■ **Task details**:
Please continue the article about TV shows on female friendship from the point where it stops, not the items that follow it.

Top 5 shows to stream about female friendship
TV shows about female friends come in many forms. From period dramas to contemporary comedies, critic Craig Mathieson picks five of the best.
In the streaming age there are few limits to how female friendship can be represented. Deep empathy, seditious solidarity or riotous distraction can all be expressions of how women relate to each other, especially in environments where they’ve had to carve out their own space.
Female showrunners and determined stars have moved the bond between women to the foreground of the frame, as these five shows available to stream readily demonstrate.
Broad City (Stan, five seasons)
A web series that blossomed into a hit show with an assist from Amy Poehler, Broad City was a buddy comedy for the 21st century. New York City was an extended playground, full of cultural scrapes and weird side missions, for best friends and roommates Ilana Wexler (Ilana Grazer) and Abbi Abrams (Abbi Jacobson).
Whether pursuing their interests – illustration for Abbi and marijuana for Ilana – or simply trying to wangle a decent air conditioner, the duo’s energy was both supportive and transformative: episodes would take unexpected turns, matching the wild ideas that the characters would rally around. The show, which went out strong, had its own screwball aesthetic, whether it was note-perfect guest slots or an episode shot as Instagram stories, which always came back to the unbreakable bond between Abbi and Ilana.
Homecoming Queens (SBS on Demand, one season)
Arriving in the succinct – never truncated – form of seven 12-minute episodes, this low-key but terrific Australian series is about a pair of best friends reunited in the midst of adversity and, you come to realise, protective self-delusion. Set in the suburbs of Brisbane, which become a doleful summer supporting character, the focus is Michelle (Michelle Law) and Chloe (Liv Hewson), a pair of 20somethings who worry that they’re defined by illness.
The former has lost her hair due to alopecia, while the latter is recovering from breast cancer and a mastectomy. Their closeness allows not only for support, but also allowing for less. Michelle is happy to hide away even as Chloe wants to take on the world. Created by Law and Chloe Reeson, with sharp direction by Corrie Chen, Homecoming Queens is one of SBS’s best local drama commissions.
Watching Homecoming Queens on SBS on Demand
Glow (Netflix, three seasons)
The hair is big and the stage costumes garish in this ongoing comic-drama, which is set amidst a start-up women’s wrestling league staged for television in sunny, sexist 1985 Los Angeles. But the acknowledgements and endorsements between the female employees are understated and enduring. The central, complicated relationship is between former friends Ruth Wilder (Alison Brie) and Debbie Eagan (Betty Gilpin). Ruth had an affair with Debbie’s husband, a decision pitched between self-destruction and jealous yearning, which Debbie learns of in the first episode.

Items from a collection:
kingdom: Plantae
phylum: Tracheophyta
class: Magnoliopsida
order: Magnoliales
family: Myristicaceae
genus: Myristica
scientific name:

■ **Task result**:
The narrative isn’t afraid to let their difficulties stretch out, foregoing a quick and simple resolution. That intricacy, hidden beneath scabrous laughs and weird circumstances, is integral to this Netflix series.
Grace and Frankie (Netflix, six seasons)
Now a Netflix staple, having been developed under the radar as a niche title, this half hour comedy is a showcase for its esteemed stars: Jane Fonda and Lily Tomlin. They respectively play the titular Grace and Frankie, long-time friends through their husbands – played by Martin Sheen and Sam Waterston – who are thrown together when the two men reveal that they’re both leaving their wives, to be together after a covert two decades long affair.
With Fonda as an imperious force of nature and Tomlin as an idiosyncratic bomb-thrower, the duo are initially shocked but soon unstoppable. The show says that nothing is set in life, for good and occasionally bad. As housemates, start-up business partners (vibrators for the mature woman) and confidantes, both Grace and Frankie redefine their boundaries together.
Watch Grace and Frankie on Netflix
The Marvelous Mrs Maisel (Amazon Prime Video, three seasons)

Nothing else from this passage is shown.